## ARTÍCULO
##########

P.D. Posteriormente  completaré el diagrama.


----------



## ataripunk (Ago 1, 2013)

Hola, yo tuve un problema con mi amplificador y es que se atravesó un pedazo de soldadura donde está la parte roja entre varias resistencias , y prende y apaga accionando la protección, no se que hay que reemplazar , ya reemplacé el transistor de enfrente , en mi caso A1186 y sigue igual , que me recomiendan reemplazar ?








Puedo poner mas fotos si lo requieren.


----------



## tecbeml (Ago 1, 2013)

Buenas  amigo Ataripunk , si enciende y se proteje es muy probabe que las salidas estén dañadas, las salidas en este caso son los transistores de potencia, prueba todos los del canal o mejor todos casi seguro tienes 2 dañados 1 y 1  si encuentras dañados prueba también los driver, son unos mas pequeños con el disipador.


----------



## ataripunk (Ago 1, 2013)

Aquí les dejo un vídeo






Gracias por responder tecbeml , pero cuales son los transistores de potencia? Los del centro o los de los extremos ? En mi caso están de la siguiente manera:

 C2837 , C2837 , (c3421) , A1186 , A1186 , A1186 , A1186 , (c3421) , C2837 , C2837.






Muchas gracias por la ayuda.


----------



## tecbeml (Ago 1, 2013)

El video que subiste marca como privado y nose puede ver, y los transistores son 2 y 2 para 1 canal y otros 2y2 para el otro prueba todos para salir de dudas.


----------



## ataripunk (Ago 1, 2013)

Una disculpa, ya está como público.

Ya probé todos los transistores de potencia, drivers y también los que vienen con su disipador individual y ninguno me da algún valor demasiado distinto a los demás , los probé según el esquema que viene en el siguiente link :

Basic Amplifier Repair











No se si esté bien ese método de prueba , o que sea lo que pase , espero me puedan seguir asesorando , muchas gracias.


----------



## elaficionado (Ago 3, 2013)

Hola.




El transistor NPN está bien.




El transistor PNP está bien.

Chao. 
elaficionado.


----------



## ataripunk (Ago 3, 2013)

Gracias, entonces mis transistores son correctos, me dan .6 ó .58, supongo que están bien, ahora intentare cambiando el circuito de protección C1237HA espero sea ese


----------



## zopilote (Ago 3, 2013)

##########

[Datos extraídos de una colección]
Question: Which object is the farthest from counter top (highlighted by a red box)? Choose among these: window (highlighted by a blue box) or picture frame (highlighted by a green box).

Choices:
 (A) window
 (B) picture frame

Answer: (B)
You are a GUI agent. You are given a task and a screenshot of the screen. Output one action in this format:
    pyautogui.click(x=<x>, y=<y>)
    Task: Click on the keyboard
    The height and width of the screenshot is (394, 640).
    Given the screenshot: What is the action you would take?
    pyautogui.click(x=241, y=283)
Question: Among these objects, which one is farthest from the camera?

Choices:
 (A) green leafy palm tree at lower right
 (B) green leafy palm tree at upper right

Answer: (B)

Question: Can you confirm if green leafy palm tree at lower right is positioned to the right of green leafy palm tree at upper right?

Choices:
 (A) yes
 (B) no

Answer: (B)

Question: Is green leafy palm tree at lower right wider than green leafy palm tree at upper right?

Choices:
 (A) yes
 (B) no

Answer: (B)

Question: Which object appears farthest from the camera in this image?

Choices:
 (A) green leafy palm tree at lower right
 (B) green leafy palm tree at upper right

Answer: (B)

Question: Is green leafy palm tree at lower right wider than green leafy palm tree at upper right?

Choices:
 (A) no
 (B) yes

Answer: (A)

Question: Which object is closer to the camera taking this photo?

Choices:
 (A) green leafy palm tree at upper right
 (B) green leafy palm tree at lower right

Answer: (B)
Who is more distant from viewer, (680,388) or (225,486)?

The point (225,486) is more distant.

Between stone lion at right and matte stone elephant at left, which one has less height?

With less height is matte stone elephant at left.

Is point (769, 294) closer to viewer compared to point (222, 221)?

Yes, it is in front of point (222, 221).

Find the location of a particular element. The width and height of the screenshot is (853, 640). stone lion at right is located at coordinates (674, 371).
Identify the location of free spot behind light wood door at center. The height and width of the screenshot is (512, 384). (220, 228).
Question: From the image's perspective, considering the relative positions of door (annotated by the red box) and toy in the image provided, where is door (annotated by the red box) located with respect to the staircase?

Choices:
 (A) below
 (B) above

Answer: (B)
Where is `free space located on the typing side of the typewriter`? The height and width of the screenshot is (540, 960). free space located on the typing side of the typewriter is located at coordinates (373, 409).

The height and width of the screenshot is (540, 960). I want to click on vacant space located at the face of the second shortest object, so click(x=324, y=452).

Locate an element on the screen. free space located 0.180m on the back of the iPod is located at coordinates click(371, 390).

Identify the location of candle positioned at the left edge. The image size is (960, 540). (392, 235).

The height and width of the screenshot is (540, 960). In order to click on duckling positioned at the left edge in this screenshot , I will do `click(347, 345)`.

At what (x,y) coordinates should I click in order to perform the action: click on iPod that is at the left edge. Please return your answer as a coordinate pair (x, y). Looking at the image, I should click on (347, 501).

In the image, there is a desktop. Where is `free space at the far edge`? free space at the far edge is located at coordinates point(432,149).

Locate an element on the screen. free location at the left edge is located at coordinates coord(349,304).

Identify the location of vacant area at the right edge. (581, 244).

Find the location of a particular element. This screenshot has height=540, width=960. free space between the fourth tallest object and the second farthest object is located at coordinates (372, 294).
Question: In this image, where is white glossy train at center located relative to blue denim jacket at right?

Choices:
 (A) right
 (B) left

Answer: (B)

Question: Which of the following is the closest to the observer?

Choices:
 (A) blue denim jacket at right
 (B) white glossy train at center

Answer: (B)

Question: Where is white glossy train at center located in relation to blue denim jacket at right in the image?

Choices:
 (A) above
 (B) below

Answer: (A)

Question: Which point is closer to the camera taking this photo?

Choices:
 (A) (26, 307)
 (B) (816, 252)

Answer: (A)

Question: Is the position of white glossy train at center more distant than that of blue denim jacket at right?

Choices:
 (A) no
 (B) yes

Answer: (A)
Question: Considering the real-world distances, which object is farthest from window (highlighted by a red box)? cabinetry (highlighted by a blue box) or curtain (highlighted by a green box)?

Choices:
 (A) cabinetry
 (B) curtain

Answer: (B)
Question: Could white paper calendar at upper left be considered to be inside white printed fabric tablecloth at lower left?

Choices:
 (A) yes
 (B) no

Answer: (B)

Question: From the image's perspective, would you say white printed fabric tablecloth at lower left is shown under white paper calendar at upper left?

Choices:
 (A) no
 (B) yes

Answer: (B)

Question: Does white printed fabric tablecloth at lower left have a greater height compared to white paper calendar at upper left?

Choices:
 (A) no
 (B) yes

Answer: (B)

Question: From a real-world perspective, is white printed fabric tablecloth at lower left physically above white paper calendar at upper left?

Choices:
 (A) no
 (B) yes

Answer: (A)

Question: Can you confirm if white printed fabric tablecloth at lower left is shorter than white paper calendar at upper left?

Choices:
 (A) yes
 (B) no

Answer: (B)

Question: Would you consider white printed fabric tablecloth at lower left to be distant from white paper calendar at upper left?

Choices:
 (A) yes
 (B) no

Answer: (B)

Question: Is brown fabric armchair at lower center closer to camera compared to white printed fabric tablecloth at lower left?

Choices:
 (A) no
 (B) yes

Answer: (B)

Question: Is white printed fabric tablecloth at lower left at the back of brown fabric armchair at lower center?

##########

¿Puedes continuar el hilo del foro sobre la reparación del amplificador a partir del punto en que termina?

Nada como medir los voltajes en el circuito (claro que  dandole vuelta al circuito para tener acceso a las pistas). Mide el voltaje que le llega al operacional, por de este depende que funcione correctamente toda la potencia. El upc solo es un protecctor de parlantes.


----------



## ataripunk (Ago 6, 2013)

Hola, muchísimas gracias, si, era el operacional 44558 que reemplacé , además reemplacé también el protector y ya quedó sonando, en total me gasté $100 con todo y pasajes .


----------



## rene valdenebro rodriguez (Sep 3, 2013)

Hola, alguien me puede decir el valor de r57 ?
Gracias, saludos.


----------



## DOSMETROS (Sep 3, 2013)

R57 parece ser idéntica a R55


----------



## rene valdenebro rodriguez (Sep 6, 2013)

Hola compañeros, coloqué r57 y se quemó otra vez, alguien puede proporcionarme el diagrama ?
Gracias, saludos.


----------



## micky44054 (Dic 11, 2014)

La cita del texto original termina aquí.